WORK TO BE COMPLETED »
Reproduce the stretch of the forum thread from "## Samania (Sep" through "about my mom.", swapping "Youtube" for "the internet" each time it appears.

EXTRACT »
----------------

I've heard comments like this too. My personal opinion is that they make this kind of statement to get a reaction out of you so as to put you down. My response to comments like this is usually something along the lines of:

(In as genuine a voice as I can muster)
"Wow, that's really great! You should tell your friend to attend an official competition, because their times are much faster than the current world record!"

Chris


----------



## riffz (Sep 16, 2010)

waffle=ijm said:


> theanonymouscuber said:
> 
> 
> > waffle=ijm said:
> ...



I lolled pretty hard at this.


----------



## Samania (Sep 16, 2010)

I've learned a few lessons from Youtube. First is to never prove someone wrong on Youtube. They then replied and said something about my mom.


----------



## Joker (Sep 17, 2010)

I could post hundreds of comments here...but I do not wanna repeat the pathetically stupid comments :fp


----------



## Joker (Sep 17, 2010)

theanonymouscuber said:


> waffle=ijm said:
> 
> 
> > dbax0999 said:
> ...



Same here. I favourited that pic
It was funny
And even moreso since Faz started it LMAO


----------



## vgbjason (Sep 17, 2010)

XXGeneration said:


> I'd link to that XKCD comic, but I'm a bit too lazy to go link for it.


Did you mean this?


Spoiler











Or this?


Spoiler


----------



## waffle=ijm (Sep 17, 2010)

Joker said:


> Same here. I favourited that pic
> It was funny
> And even moreso since Faz started it LMAO



faz didn't start actually. faz and everyone that commented (cept for stachu, wonie, and that ethan.) planned ahead of time. so you'll notice how close the post times are.


----------



## sub_zero1983 (Sep 17, 2010)

how bout this one from RobH0629's 24.30 sec solve:

#
Drzpapi2nv732
1 year ago


DUDE I caught that... Did u seriously just exchange the cubes when u dropped it.. That trick is old..


----------



## Joker (Sep 17, 2010)

waffle=ijm said:


> Joker said:
> 
> 
> > Same here. I favourited that pic
> ...

----------------

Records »
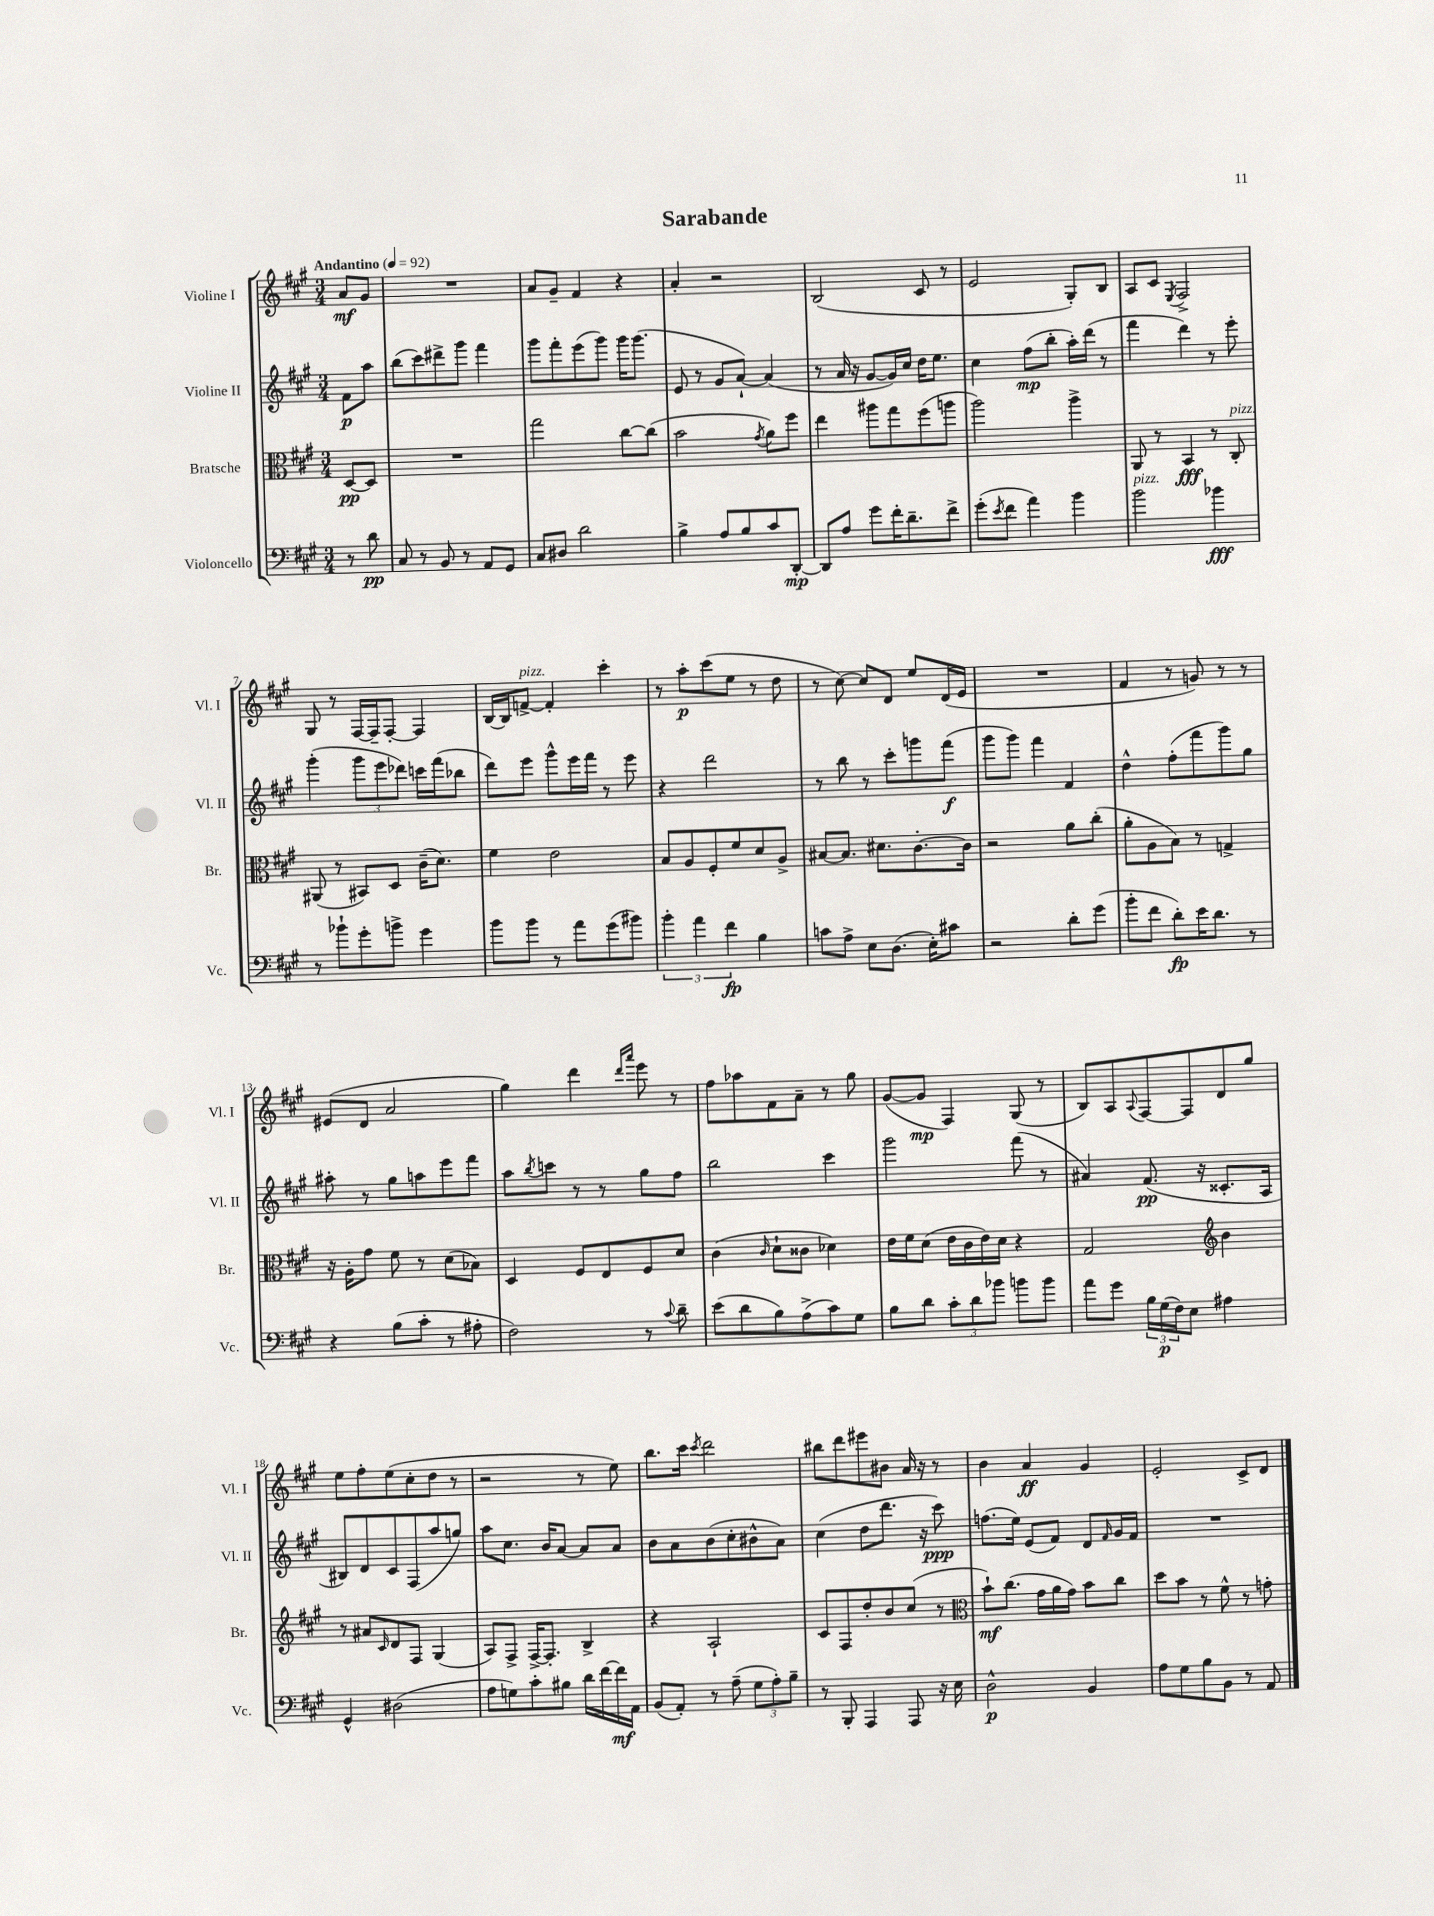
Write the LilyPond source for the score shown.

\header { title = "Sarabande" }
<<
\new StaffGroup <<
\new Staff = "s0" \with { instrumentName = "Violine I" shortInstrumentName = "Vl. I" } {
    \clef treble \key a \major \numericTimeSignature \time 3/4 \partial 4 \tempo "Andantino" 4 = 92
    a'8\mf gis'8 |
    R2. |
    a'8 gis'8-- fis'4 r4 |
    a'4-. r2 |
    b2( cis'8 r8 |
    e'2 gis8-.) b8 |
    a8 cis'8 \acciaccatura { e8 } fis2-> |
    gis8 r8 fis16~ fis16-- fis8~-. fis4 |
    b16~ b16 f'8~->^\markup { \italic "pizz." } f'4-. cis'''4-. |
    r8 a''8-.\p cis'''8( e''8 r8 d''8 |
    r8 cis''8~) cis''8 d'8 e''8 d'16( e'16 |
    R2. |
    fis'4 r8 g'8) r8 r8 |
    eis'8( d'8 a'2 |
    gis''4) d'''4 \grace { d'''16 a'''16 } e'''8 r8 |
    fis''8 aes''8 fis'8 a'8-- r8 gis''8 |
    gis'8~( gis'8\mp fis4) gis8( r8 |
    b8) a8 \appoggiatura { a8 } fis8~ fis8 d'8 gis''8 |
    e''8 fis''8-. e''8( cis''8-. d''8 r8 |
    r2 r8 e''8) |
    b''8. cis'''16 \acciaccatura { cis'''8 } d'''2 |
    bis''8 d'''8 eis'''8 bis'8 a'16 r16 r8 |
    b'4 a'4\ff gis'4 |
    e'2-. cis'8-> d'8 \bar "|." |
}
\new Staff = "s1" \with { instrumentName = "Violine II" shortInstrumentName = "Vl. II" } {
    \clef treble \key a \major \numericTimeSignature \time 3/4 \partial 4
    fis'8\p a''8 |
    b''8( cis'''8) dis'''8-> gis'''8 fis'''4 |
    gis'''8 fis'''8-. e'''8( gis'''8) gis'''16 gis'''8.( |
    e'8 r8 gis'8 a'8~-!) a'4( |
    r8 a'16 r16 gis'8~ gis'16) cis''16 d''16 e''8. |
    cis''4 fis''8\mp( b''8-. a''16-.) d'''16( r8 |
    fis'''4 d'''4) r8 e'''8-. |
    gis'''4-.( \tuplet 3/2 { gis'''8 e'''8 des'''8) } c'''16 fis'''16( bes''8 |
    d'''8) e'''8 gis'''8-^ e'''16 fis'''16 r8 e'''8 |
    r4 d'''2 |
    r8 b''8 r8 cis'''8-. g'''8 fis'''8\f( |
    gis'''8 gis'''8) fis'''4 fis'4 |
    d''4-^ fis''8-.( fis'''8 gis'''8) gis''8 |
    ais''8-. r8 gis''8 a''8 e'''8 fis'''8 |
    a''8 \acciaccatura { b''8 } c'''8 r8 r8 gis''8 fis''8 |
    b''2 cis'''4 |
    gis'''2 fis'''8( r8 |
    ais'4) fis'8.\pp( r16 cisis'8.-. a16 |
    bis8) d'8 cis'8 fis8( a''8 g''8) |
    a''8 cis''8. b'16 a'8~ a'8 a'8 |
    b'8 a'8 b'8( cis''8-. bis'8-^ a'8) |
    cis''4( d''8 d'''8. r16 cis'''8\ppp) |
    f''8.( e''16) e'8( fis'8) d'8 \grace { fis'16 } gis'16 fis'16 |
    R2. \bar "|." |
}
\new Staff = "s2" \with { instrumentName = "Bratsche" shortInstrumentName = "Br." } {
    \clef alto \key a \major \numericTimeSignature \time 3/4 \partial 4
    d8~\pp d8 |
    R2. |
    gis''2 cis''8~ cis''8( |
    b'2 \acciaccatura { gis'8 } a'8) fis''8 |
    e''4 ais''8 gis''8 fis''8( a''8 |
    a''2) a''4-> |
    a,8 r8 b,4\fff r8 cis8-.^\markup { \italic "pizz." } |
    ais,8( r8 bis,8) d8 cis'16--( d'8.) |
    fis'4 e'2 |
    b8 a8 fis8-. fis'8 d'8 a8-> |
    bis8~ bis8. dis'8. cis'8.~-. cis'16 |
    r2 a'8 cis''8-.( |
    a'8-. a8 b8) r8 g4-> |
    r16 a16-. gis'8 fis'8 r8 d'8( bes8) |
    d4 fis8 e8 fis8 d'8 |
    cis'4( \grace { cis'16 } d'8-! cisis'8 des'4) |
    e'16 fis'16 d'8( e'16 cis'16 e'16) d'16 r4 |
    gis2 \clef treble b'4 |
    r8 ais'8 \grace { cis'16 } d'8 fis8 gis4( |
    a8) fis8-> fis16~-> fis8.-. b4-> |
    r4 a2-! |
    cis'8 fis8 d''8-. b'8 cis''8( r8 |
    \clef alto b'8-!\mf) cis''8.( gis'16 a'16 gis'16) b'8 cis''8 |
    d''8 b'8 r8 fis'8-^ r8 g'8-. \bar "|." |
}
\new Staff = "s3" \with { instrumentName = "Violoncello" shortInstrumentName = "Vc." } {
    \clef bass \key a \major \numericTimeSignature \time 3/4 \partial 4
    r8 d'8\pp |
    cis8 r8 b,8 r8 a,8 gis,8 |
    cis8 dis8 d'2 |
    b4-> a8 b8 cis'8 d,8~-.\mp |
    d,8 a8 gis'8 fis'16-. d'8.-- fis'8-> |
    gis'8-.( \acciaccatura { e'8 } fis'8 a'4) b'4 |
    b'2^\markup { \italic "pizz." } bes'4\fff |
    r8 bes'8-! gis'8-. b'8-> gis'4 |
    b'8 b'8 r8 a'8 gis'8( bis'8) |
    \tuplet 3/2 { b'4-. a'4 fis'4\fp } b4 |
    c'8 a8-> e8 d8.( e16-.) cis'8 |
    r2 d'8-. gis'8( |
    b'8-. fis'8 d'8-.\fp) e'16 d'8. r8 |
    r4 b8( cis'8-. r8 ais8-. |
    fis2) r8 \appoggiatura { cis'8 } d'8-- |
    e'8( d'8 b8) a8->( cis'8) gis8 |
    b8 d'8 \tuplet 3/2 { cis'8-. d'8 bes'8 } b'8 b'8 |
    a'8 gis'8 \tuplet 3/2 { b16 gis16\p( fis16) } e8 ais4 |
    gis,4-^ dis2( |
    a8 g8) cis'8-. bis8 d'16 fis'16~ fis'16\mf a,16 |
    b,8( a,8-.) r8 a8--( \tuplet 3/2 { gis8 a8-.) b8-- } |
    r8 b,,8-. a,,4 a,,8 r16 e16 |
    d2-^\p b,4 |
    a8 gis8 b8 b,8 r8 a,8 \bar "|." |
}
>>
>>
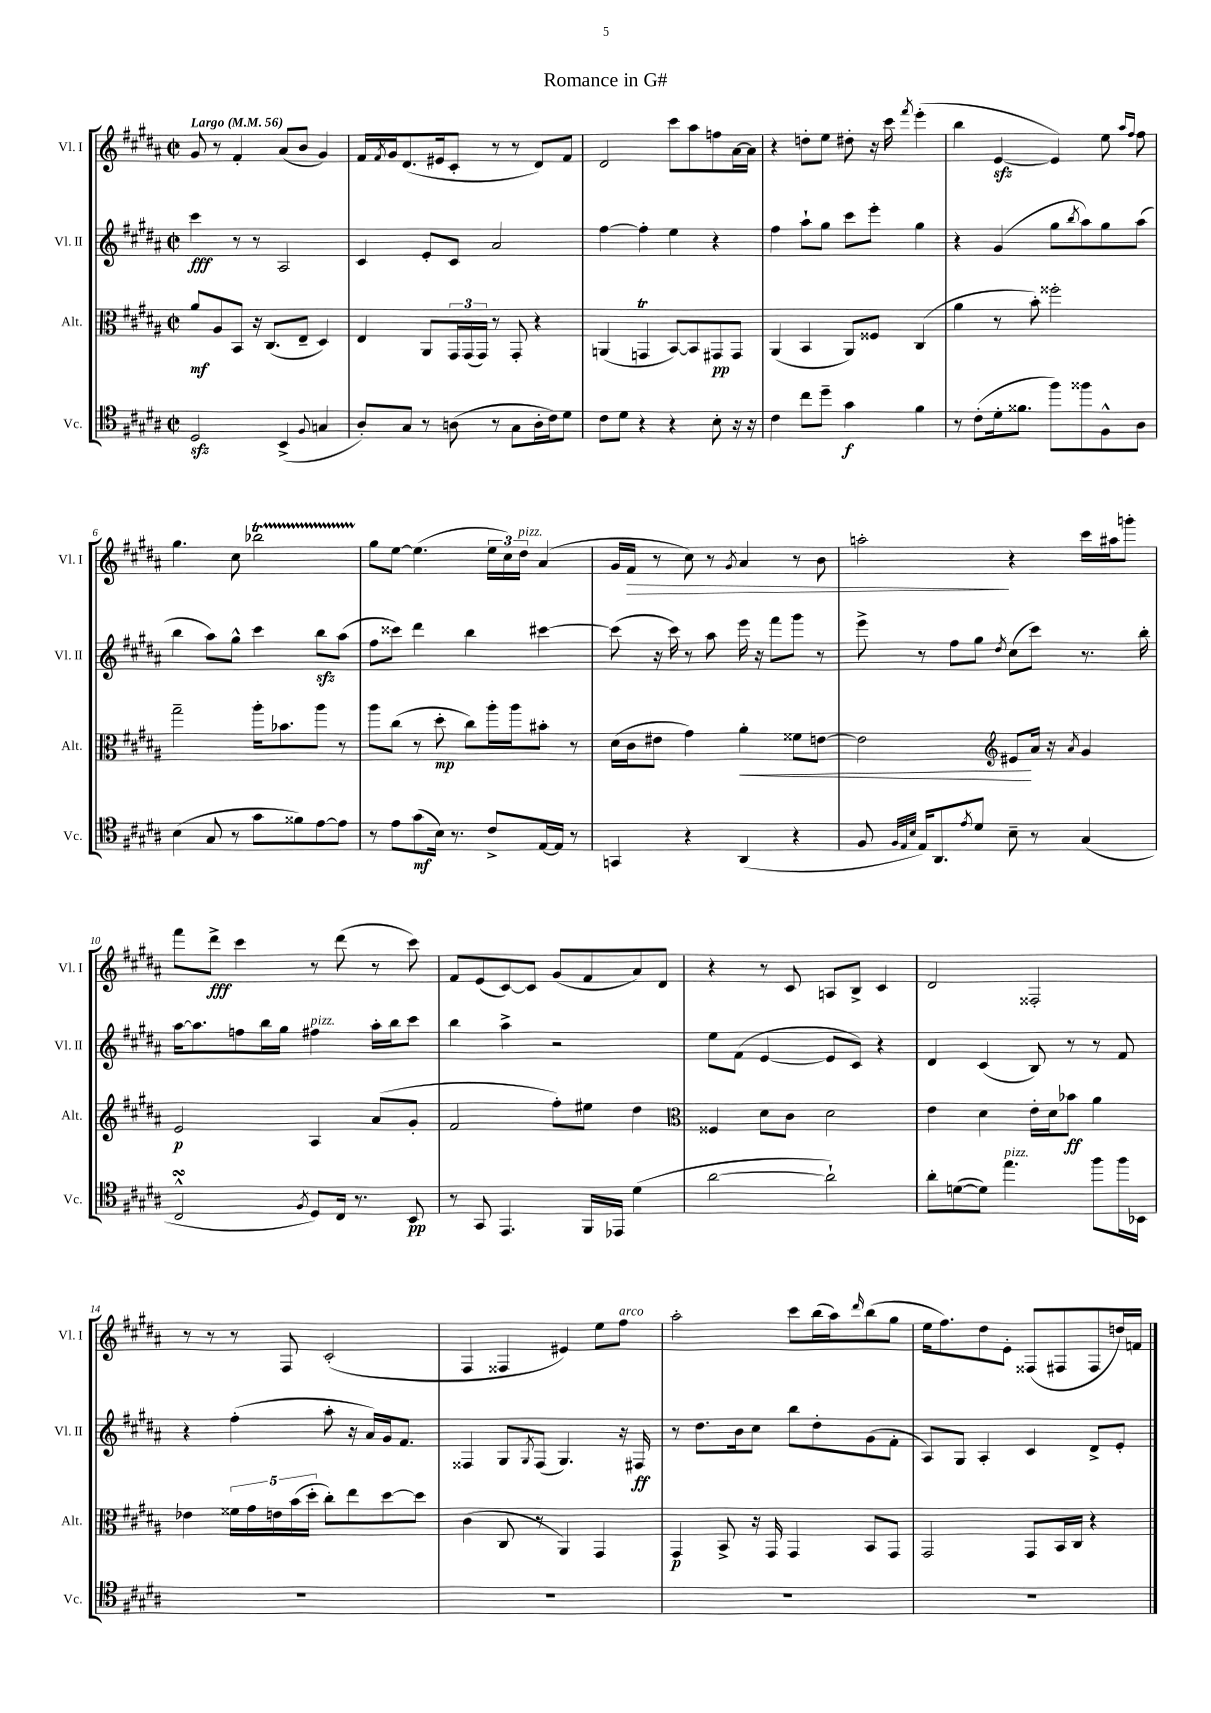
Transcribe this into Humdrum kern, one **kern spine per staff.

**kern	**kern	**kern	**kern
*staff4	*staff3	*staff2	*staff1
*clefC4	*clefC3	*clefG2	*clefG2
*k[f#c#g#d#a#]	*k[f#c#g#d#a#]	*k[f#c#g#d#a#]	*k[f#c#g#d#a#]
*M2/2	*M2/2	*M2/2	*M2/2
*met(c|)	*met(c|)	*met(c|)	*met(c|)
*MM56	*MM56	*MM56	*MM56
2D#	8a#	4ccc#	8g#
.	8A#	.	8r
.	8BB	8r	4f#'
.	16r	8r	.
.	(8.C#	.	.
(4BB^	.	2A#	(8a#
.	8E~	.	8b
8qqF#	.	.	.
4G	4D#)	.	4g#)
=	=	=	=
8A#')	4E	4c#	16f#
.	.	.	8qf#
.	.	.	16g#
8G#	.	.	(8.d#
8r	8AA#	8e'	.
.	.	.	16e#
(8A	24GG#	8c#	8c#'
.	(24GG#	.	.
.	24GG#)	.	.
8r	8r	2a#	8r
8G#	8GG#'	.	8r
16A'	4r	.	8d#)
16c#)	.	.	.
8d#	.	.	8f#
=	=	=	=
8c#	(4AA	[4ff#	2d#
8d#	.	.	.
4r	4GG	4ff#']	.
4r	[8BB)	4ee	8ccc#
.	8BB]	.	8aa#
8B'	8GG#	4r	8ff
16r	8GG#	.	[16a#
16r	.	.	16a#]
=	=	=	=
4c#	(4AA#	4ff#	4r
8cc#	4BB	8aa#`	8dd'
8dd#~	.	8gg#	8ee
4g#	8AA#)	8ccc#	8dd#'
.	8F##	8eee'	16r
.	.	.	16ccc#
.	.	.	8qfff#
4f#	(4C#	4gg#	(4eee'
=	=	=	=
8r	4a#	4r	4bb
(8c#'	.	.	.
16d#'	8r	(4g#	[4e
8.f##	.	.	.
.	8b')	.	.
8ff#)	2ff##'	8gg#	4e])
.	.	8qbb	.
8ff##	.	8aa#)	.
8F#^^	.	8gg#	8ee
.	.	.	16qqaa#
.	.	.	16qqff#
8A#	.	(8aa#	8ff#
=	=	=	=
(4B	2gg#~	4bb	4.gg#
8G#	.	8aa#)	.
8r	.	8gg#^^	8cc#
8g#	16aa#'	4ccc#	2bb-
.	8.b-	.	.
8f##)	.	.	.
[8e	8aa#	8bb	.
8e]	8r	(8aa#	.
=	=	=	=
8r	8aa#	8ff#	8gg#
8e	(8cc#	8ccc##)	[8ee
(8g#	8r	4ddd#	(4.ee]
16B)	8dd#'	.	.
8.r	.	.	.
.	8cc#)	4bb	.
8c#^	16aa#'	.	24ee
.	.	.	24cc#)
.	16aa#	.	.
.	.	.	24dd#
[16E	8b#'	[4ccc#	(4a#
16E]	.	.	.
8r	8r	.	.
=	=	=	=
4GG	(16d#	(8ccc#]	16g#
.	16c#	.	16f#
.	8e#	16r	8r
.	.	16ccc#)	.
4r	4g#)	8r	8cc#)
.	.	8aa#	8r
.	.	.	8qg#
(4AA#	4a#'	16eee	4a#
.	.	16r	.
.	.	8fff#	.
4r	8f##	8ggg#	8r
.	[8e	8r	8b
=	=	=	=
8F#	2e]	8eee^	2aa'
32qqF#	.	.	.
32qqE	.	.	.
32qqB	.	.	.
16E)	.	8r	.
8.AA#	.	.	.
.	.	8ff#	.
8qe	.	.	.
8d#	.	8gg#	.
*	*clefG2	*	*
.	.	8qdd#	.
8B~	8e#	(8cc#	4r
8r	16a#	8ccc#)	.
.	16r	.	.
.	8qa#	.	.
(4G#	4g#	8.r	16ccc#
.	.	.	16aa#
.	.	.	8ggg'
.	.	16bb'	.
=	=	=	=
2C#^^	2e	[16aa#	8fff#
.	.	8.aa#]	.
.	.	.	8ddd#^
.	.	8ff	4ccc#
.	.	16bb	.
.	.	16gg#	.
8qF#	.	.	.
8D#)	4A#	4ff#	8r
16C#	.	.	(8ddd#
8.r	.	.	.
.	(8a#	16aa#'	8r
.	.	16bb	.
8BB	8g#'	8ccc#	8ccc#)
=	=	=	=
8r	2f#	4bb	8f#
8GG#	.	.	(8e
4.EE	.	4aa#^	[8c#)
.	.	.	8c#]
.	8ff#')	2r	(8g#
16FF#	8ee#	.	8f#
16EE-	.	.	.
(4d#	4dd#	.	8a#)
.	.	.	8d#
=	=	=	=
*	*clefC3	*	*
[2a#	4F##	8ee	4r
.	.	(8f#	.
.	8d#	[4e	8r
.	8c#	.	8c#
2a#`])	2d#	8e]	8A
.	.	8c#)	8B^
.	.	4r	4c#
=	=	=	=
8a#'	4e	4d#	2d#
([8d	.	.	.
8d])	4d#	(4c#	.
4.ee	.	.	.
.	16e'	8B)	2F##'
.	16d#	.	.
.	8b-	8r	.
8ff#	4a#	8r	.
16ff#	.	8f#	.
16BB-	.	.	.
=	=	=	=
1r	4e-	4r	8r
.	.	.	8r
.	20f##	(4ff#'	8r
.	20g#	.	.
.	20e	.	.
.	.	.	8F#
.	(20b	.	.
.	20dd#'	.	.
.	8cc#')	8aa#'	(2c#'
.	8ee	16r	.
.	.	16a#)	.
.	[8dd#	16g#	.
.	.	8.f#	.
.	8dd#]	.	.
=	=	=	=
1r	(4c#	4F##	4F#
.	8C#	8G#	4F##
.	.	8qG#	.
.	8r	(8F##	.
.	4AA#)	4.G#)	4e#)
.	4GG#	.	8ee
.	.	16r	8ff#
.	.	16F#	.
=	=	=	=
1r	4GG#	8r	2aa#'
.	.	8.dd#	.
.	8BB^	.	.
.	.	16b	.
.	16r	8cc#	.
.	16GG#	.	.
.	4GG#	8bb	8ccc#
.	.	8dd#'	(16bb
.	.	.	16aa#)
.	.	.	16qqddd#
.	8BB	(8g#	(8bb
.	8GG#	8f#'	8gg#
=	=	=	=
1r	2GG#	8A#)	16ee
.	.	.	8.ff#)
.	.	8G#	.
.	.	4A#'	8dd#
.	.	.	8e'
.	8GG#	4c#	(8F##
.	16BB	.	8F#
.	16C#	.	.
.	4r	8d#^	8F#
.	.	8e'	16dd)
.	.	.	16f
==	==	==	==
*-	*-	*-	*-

----------------

RESULT FOR THIS EXERCISE »
## Samania (Sep 16, 2010)

I've learned a few lessons from the internet. First is to never prove someone wrong on the internet. They then replied and said something about my mom.